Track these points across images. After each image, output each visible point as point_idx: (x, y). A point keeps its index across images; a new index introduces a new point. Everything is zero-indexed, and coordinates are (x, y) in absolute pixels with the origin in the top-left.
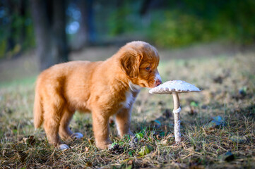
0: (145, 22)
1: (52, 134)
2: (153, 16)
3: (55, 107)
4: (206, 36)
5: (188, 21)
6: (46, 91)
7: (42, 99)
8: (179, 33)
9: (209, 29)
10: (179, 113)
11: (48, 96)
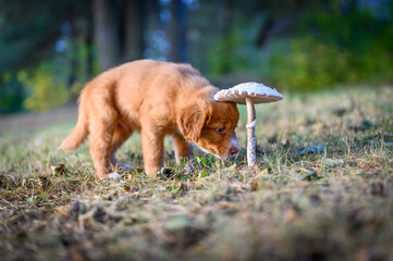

-*-*-

WORK TO COMPLETE » Reproduce the lines of the entries above verbatim, leaving out the pictures.

ANSWER AREA »
Track these points across images. After each image, output each visible point as point_idx: (x, y). A point keeps its index across images; a new index introduces a new point. Everything is zero-indexed, and coordinates are (x, y) in absolute pixels with the origin in the top-left.
0: (145, 22)
1: (52, 134)
2: (153, 16)
3: (55, 107)
4: (206, 36)
5: (188, 21)
6: (46, 91)
7: (42, 99)
8: (179, 33)
9: (209, 29)
10: (179, 113)
11: (48, 96)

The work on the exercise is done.